Less than two weeks from Brazil's second-round presidential election the final results are already in and Lula has won by a landslide even though the elections don't happen before October 29, a Sunday.

To believe DataFolha, whose latest poll was released last night, October 17, the current occupant of the Palácio do Planalto will win with a 20-point advantage over his opponent, former São Paulo governor and doctor Geraldo Alckmin.

According to DataFolha's survey, when only the valid votes are taken into account, Lula gets 60% of the votes while Alckmin is left with the remaining 40%.

This was DataFolha's second poll since a TV presidential debate earlier this month that seemed to favor the opposition candidate who had gone on the attack against the president, raising several questions on corruption in the government that went unanswered.

In the previous survey, on October 8, the gap between the candidates was a more manageable 12%, with Lula getting 56% and Alckmin 44% of the valid ballots.

When all votes are counted including blank and spoiled ballots, the difference is 19% in favor of Lula. In this case, the president gets 57% of the votes and Alckmin 38%.

Just one week before, these numbers were 51% and 40%. Time hasn't been kind to the opposition candidate who got 48.6% of the votes against 41.6% won by the ex-governor on the election's first round.

The poll commissioned by daily Folha de S. Paulo and Globo TV heard 7.133 voters, between Monday and Tuesday, throughout 348 Brazilian municipalities. The survey has a margin of error of plus or minus 2%.

Alckmin tried to minimize the results putting in doubt the reliability of the poll: "I believe that there are polls and there are polls. Let's wait a little bit. We are going to get there the same way we did get to the runoff. I believe Brazil is not going to waste another four years."

On the other hand, Lula was in a celebratory mood during a walk in Rio de Janeiro. In a speech to Worker Party's activists the president asked voters to simply ignore the polls. 

Once again he compared himself to late presidents Getúlio Vargas and Juscelino Kubitschek and again criticized the elite. "The elite who persecuted Getúlio, Jânio and JK is the same who doesn't accept me as president," he told the friendly crowd.

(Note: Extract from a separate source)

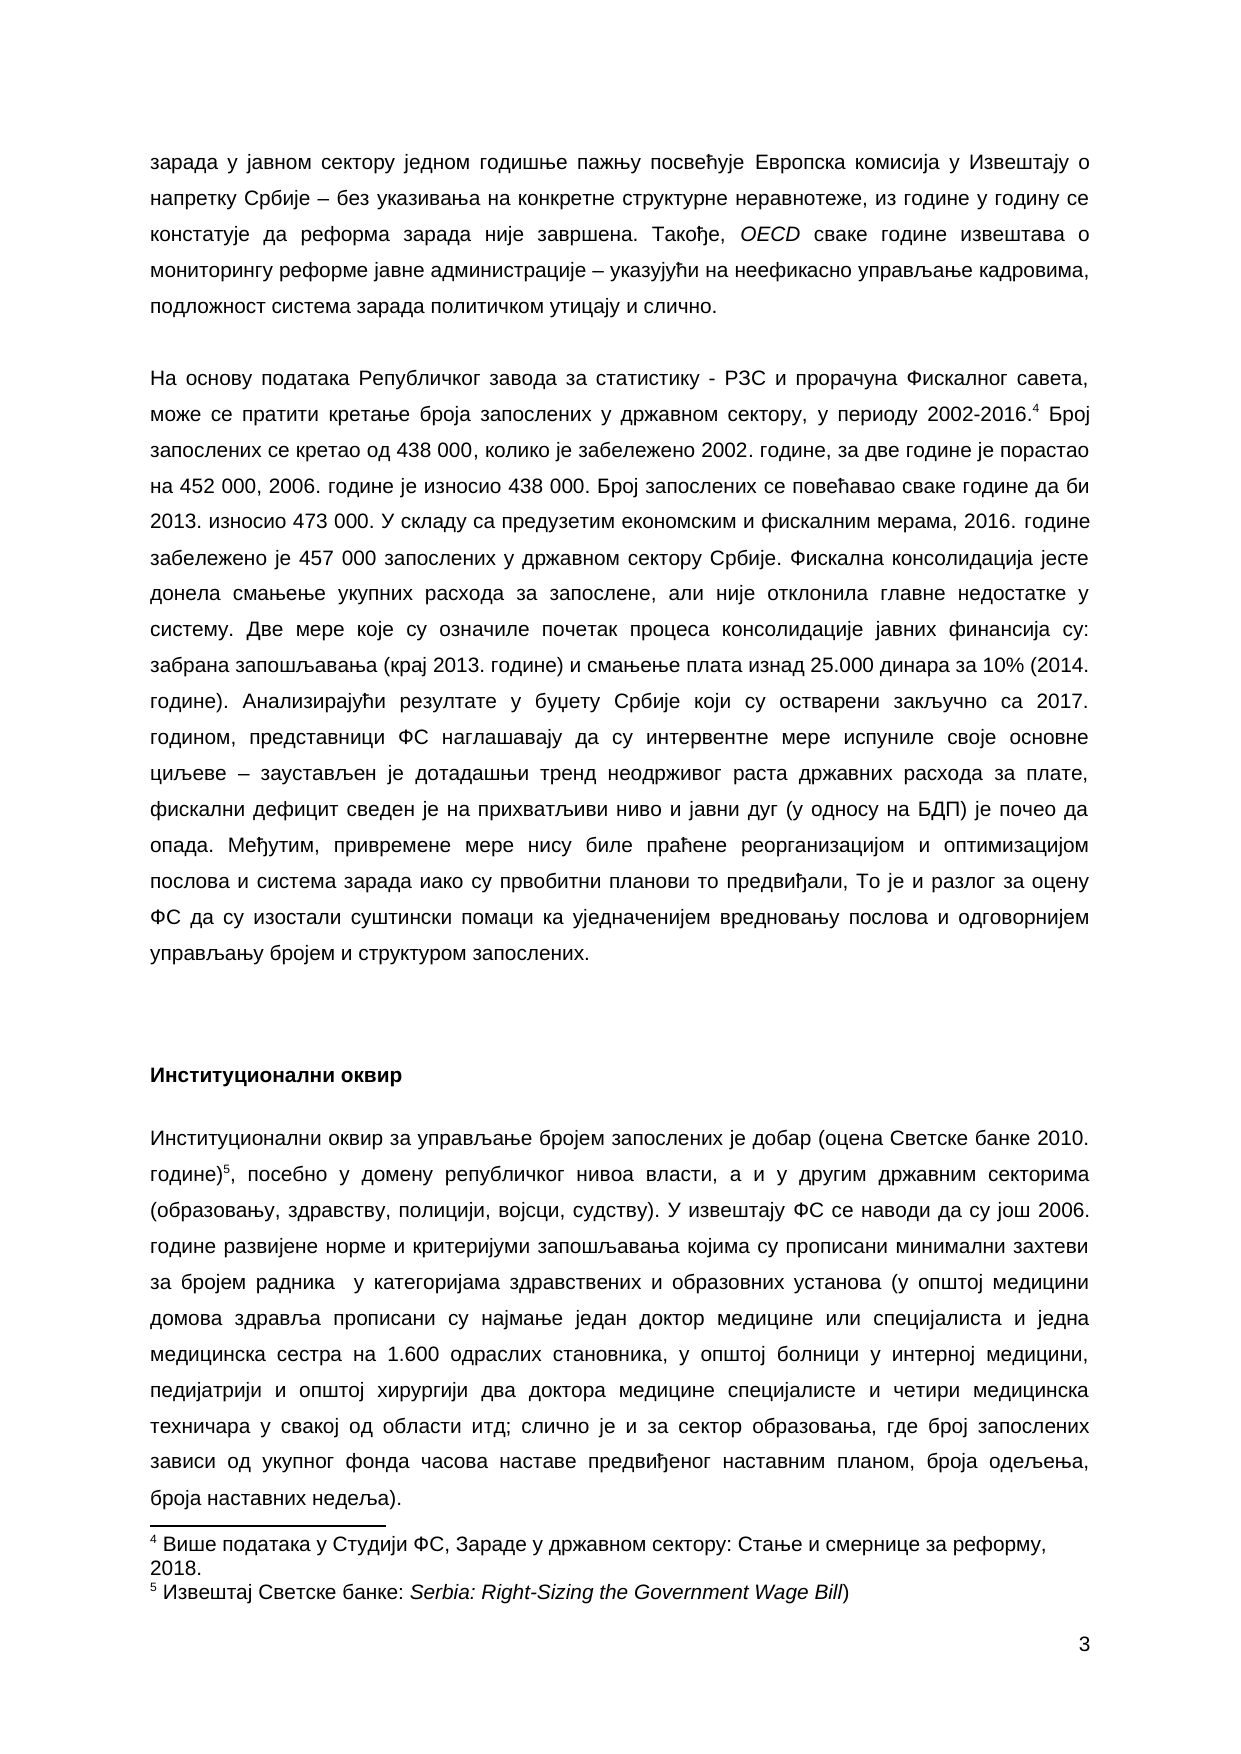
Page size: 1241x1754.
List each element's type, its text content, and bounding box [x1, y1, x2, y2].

Lula also reiterated his charges that the opposition has plans to privatize state-owned companies if they win the elections. "Don't let the toucans (PSDB party members) say that we are promoting terrorism. They have a predatory history. They only know how to sell not how to build. They seem more like a demolition company."

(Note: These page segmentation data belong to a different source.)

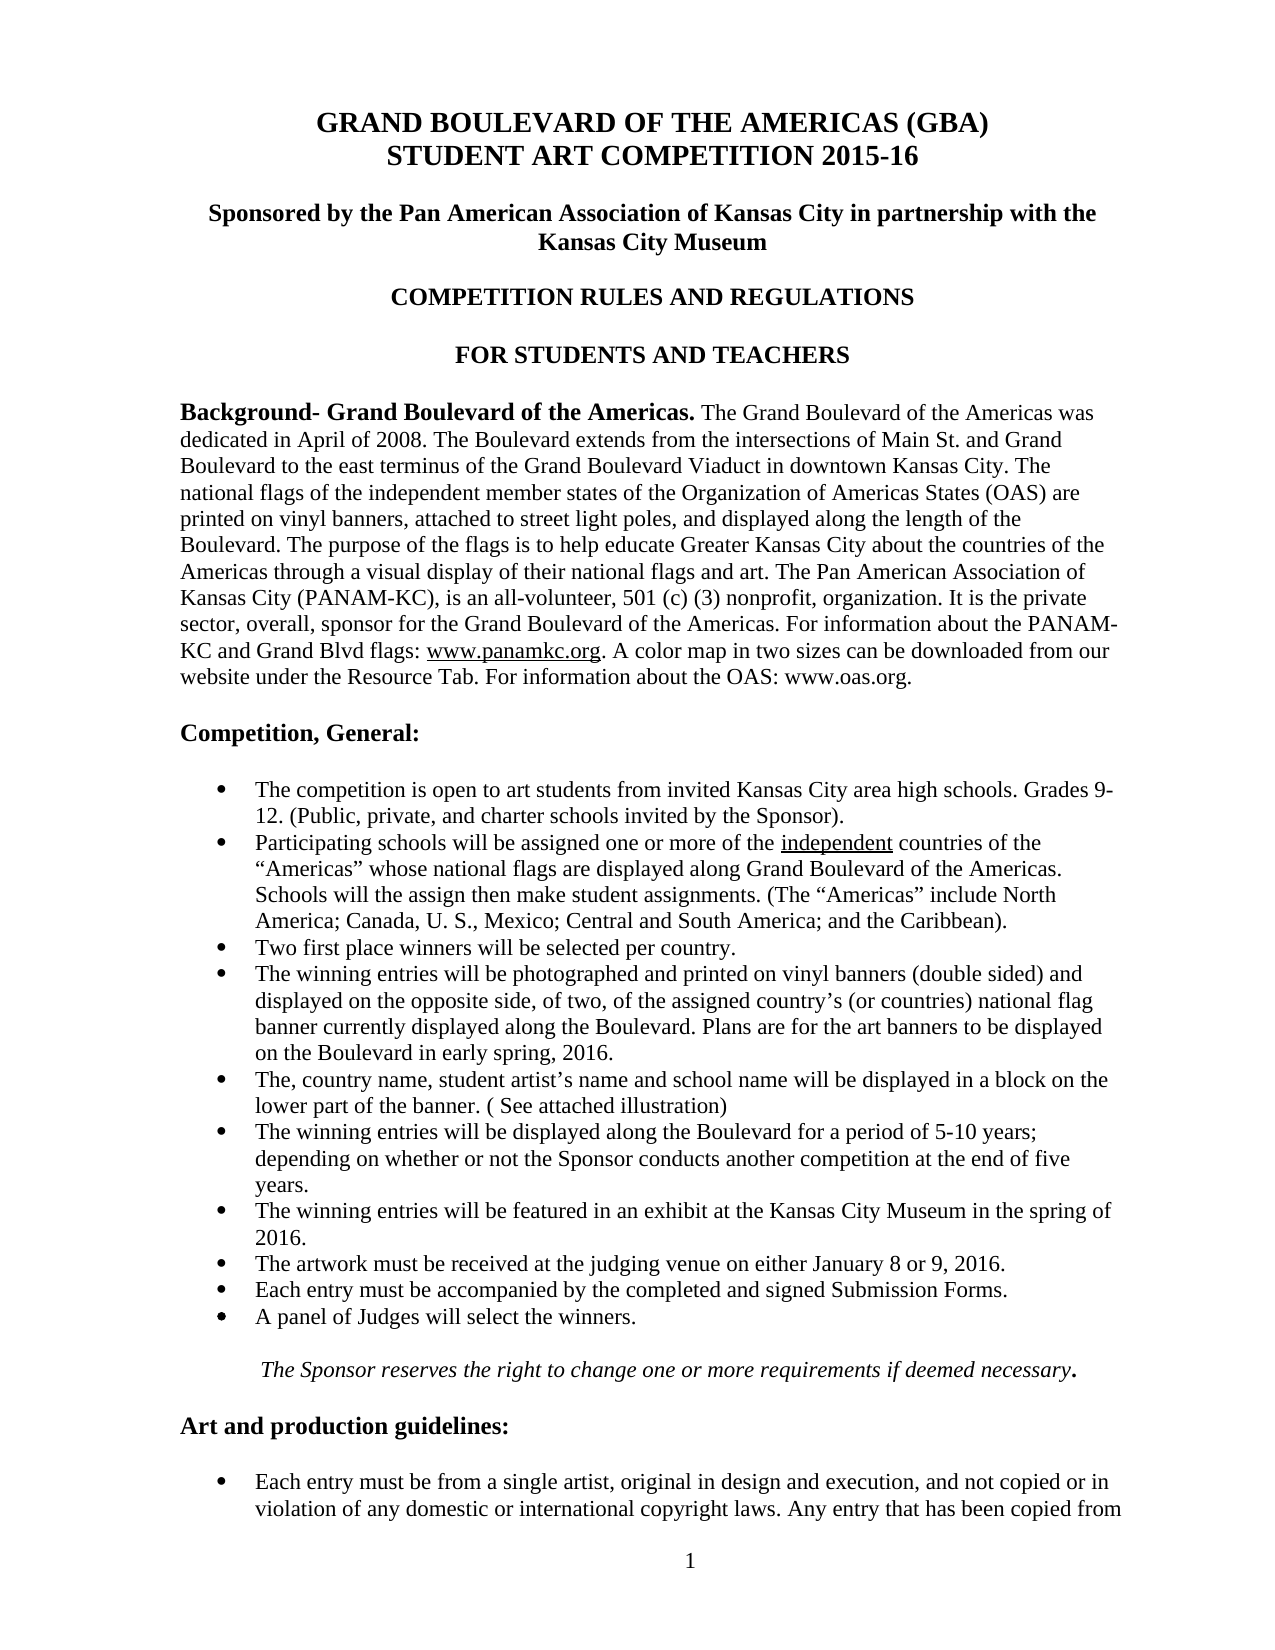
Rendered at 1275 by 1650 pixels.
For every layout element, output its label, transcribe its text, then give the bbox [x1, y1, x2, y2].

text COMPETITION RULES AND REGULATIONS [180, 282, 1125, 311]
list Each entry must be accompanied by the completed and signed Submission Forms. [217, 1277, 1125, 1303]
list Two first place winners will be selected per country. [217, 934, 1125, 960]
list The competition is open to art students from invited Kansas City area high schools. Grades 9-12. (Public, private, and charter schools invited by the Sponsor). [217, 776, 1125, 828]
text STUDENT ART COMPETITION 2015-16 [180, 138, 1125, 172]
list 1 [255, 1547, 1125, 1574]
text GRAND BOULEVARD OF THE AMERICAS (GBA) [180, 105, 1125, 138]
list Each entry must be from a single artist, original in design and execution, and not copied or in violation of any domestic or international copyright laws. Any entry that has been copied from [217, 1468, 1125, 1521]
list The winning entries will be featured in an exhibit at the Kansas City Museum in the spring of 2016. [217, 1197, 1125, 1250]
text Background- Grand Boulevard of the Americas. The Grand Boulevard of the Americas was dedicated in April of 2008. The Boulevard extends from the intersections of Main St. and Grand Boulevard to the east terminus of the Grand Boulevard Viaduct in downtown Kansas City. The national flags of the independent member states of the Organization of Americas States (OAS) are printed on vinyl banners, attached to street light poles, and displayed along the length of the Boulevard. The purpose of the flags is to help educate Greater Kansas City about the countries of the Americas through a visual display of their national flags and art. The Pan American Association of Kansas City (PANAM-KC), is an all-volunteer, 501 (c) (3) nonprofit, organization. It is the private sector, overall, sponsor for the Grand Boulevard of the Americas. For information about the PANAM-KC and Grand Blvd flags: www.panamkc.org. A color map in two sizes can be downloaded from our website under the Resource Tab. For information about the OAS: www.oas.org. [180, 397, 1125, 689]
list The winning entries will be photographed and printed on vinyl banners (double sided) and displayed on the opposite side, of two, of the assigned country’s (or countries) national flag banner currently displayed along the Boulevard. Plans are for the art banners to be displayed on the Boulevard in early spring, 2016. [217, 960, 1125, 1066]
text The Sponsor reserves the right to change one or more requirements if deemed necessary. [180, 1356, 1125, 1382]
list A panel of Judges will select the winners. [217, 1303, 1125, 1329]
text Art and production guidelines: [180, 1411, 1125, 1439]
list The artwork must be received at the judging venue on either January 8 or 9, 2016. [217, 1250, 1125, 1277]
text Sponsored by the Pan American Association of Kansas City in partnership with the Kansas City Museum [180, 198, 1125, 256]
list Participating schools will be assigned one or more of the independent countries of the “Americas” whose national flags are displayed along Grand Boulevard of the Americas. Schools will the assign then make student assignments. (The “Americas” include North America; Canada, U. S., Mexico; Central and South America; and the Caribbean). [217, 828, 1125, 934]
text Competition, General: [180, 718, 1125, 747]
list The winning entries will be displayed along the Boulevard for a period of 5-10 years; depending on whether or not the Sponsor conducts another competition at the end of five years. [217, 1118, 1125, 1197]
list The, country name, student artist’s name and school name will be displayed in a block on the lower part of the banner. ( See attached illustration) [217, 1066, 1125, 1118]
text FOR STUDENTS AND TEACHERS [180, 340, 1125, 368]
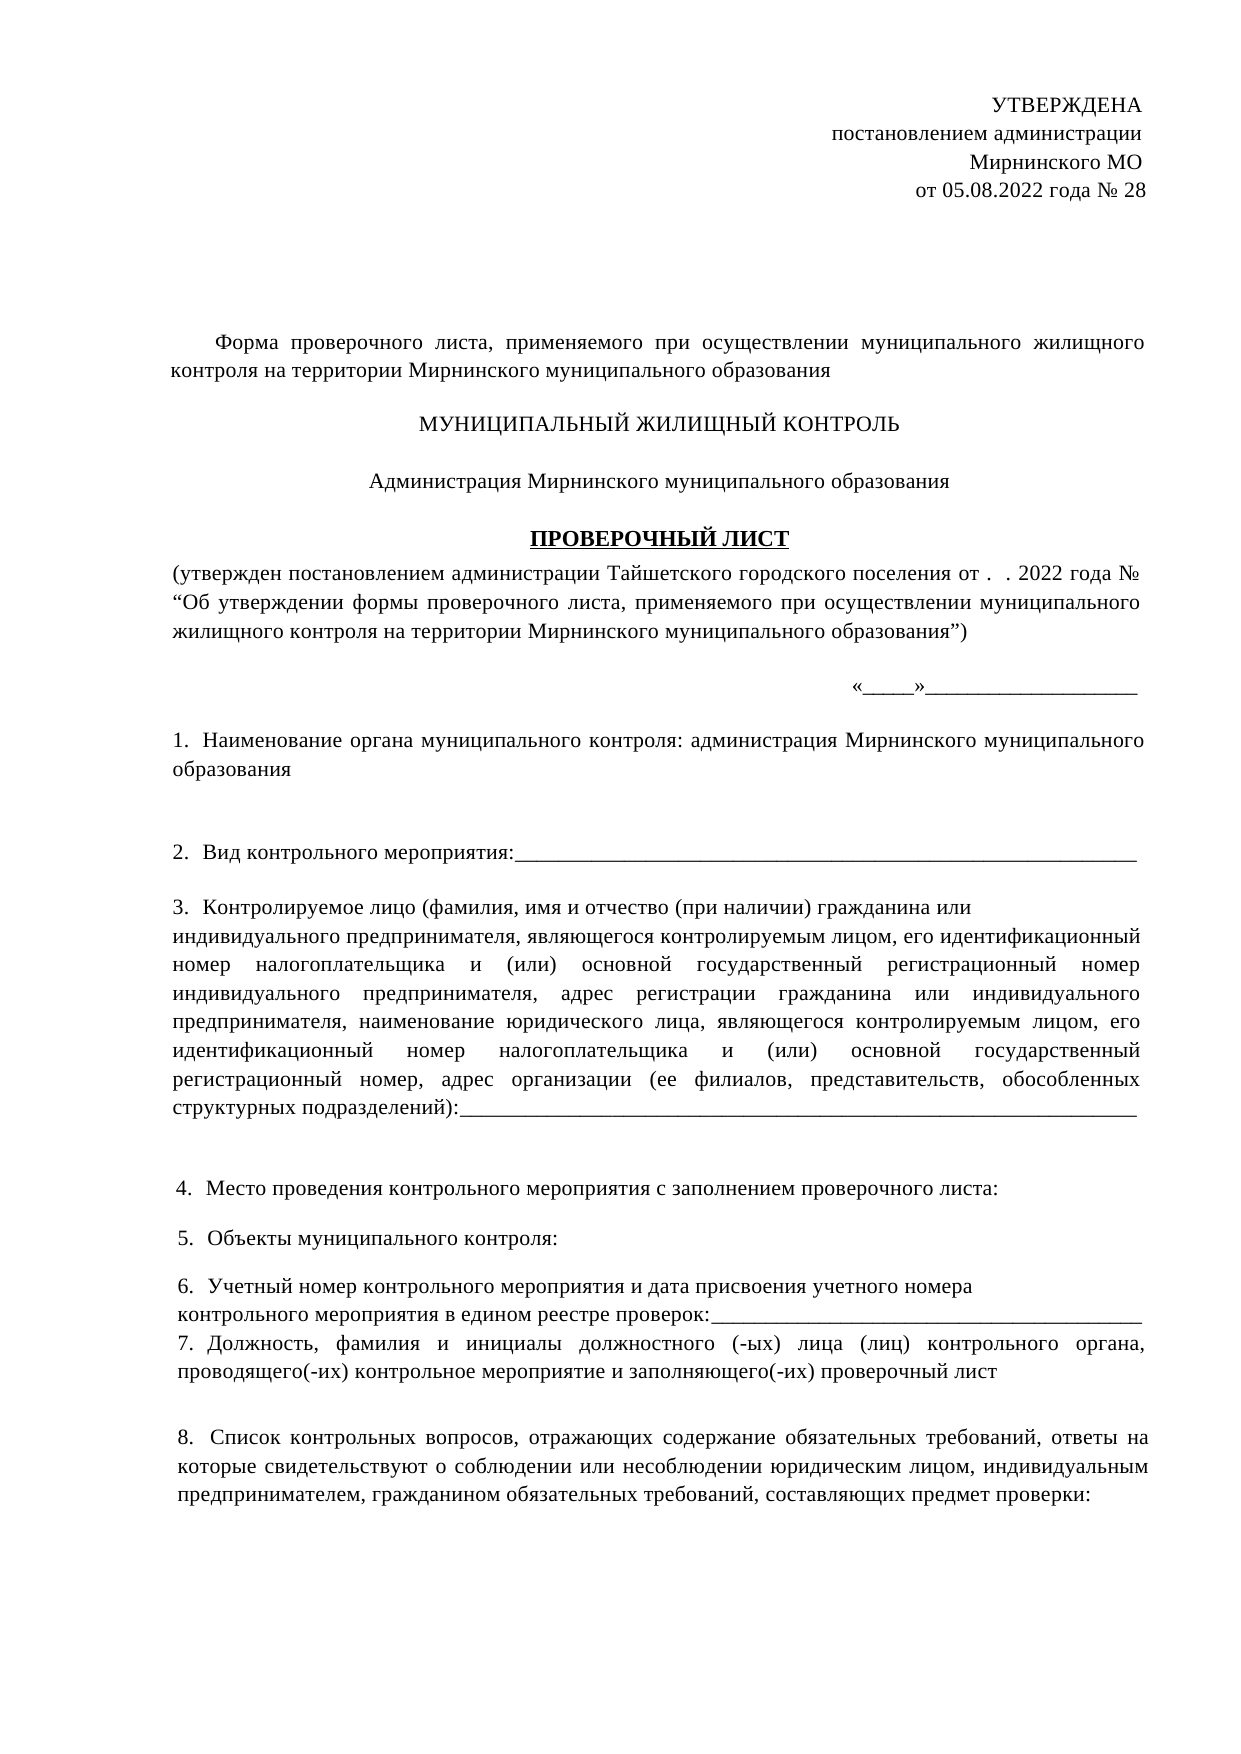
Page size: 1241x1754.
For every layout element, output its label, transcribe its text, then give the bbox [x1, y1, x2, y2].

The president also said he was thankful for the chance to run in the second round. (He was sure he would win straight in the first one.) "God writes straight with crooked lines. The second round united the troops to defy this group who is against the people.

"Now we will debate ideas, programs for Brazil. They will have to explain why in 8 years they didn't build a single university, while we built four," he said, adding: "We cannot rebuild in a mere four years a country they have been destroying for 500 years."